The girl took the can, patently embarrassed, as the first cart drew up and four burly men in black fatigues rolled out brandishing assault rifles. One twirled his finger and Mack gave a nod, climbing into the cockpit, deftly cinching the 5-point harness by feel, an action he'd performed thousands of times. The second cart arrived, slewing to a stop under the rotors, close beside the open rear door, and a minder hustled a diminutive figure into the cab. Viviani, Mack presumed, though it was impossible to know, with her head covered by the hood of her pullover, her face invisible behind a surgical mask and gold-mirrored eyewear. Her half-brother, Kingsley, followed in her steps, trailed by a pair of sweating, heavily-armed, grim-faced minders and, last but not least, a small blonde woman, likewise masked, in a pink frilled-skirt and loose white top, a pink baseball cap two sizes too big, and gold-reflective wraparound shades. Marching quickly between the cart and the helicopter's open door, she made fleeting lens-to-lens contact with Mack and gave a small nod.

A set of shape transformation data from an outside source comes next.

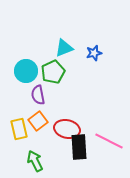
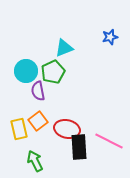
blue star: moved 16 px right, 16 px up
purple semicircle: moved 4 px up
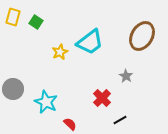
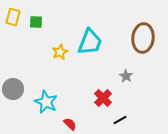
green square: rotated 32 degrees counterclockwise
brown ellipse: moved 1 px right, 2 px down; rotated 24 degrees counterclockwise
cyan trapezoid: rotated 32 degrees counterclockwise
red cross: moved 1 px right
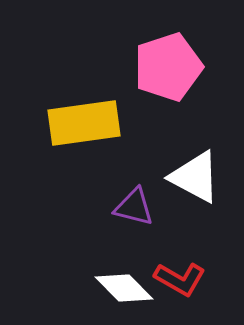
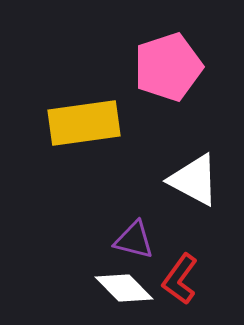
white triangle: moved 1 px left, 3 px down
purple triangle: moved 33 px down
red L-shape: rotated 96 degrees clockwise
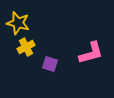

The Agusta was airborne in four minutes flat, powering away, low, over the water, before turning its nose towards the Carter estate. Not a word was spoken by the passengers in the rear and, settling into the cruise, Mack punched the autopilot awake then sat back to enjoy the scenery. This was his happy place. In the sky, flying low over a restless seascape in 14 thousand odd-pounds of screeching metal fatigue, under 5 pounding rotors, driven by a pair of fire-breathing turboshaft engines guzzling kerosene at the rate of 900 pounds per hour. With a leggy blonde tomboy sitting beside him, head down tapping a message into her phone, pretty face in the shadow of her faithful old baseball cap, eyes hidden by her shades, boom mike nestled against her pink, pouting lips.
Mack cracked a private smile, thinking, 'The idiots are actually paying me to do it.'
Wendy looked up as if overhearing his thoughts, only to be stopped in her tracks by a sudden thumping down the back. "What the..." Mack breathed, seizing the controls, heart-rate red-lining as he called up the systems page. Even as he was checking the temperatures and pressures, they heard voices shouting over the residual din of noise-cancellation. "Skip?"
Twisting in her seat, Wendy reefed the privacy screen open, half expecting to find a crowd of hijackers had somehow beamed into the cab and were taking Viviani hostage. Instead she saw Carter's eldest, way down the back, trading kicks and slaps with the strange little blonde seated across from him in an aft-facing armchair. "What the FUCK?" Wendy exclaimed. "What do you two think you're doing?"
The pair ignored her, shouting and slapping, while the security goons, seated either side of Junior, stared out the windows in simmering embarrassment.
"STOP IT YOU TWO!" Wendy shrilled while Mack steeled himself in case the brawl should enter the cockpit. "I SAID STOP IT!" Throwing off her straps, Wendy looked at Mack for a nod of approval. Arching out of her seat, insinuating her body into the rear with feline fluidity, she stood doubled over in the cabin between the combatants, "What the FUCK do you think you're doing?" she scolded, arms braced on the ceiling. "This is a chopper you fuckin' idiots, not the fuckin' octagon."
"Well SHE started it." Junior cried, pointing at the small blonde stranger. Wendy shot the girl a searing glance of reproach, then her eyes went wide as she did a sudden double take. "Vivi?"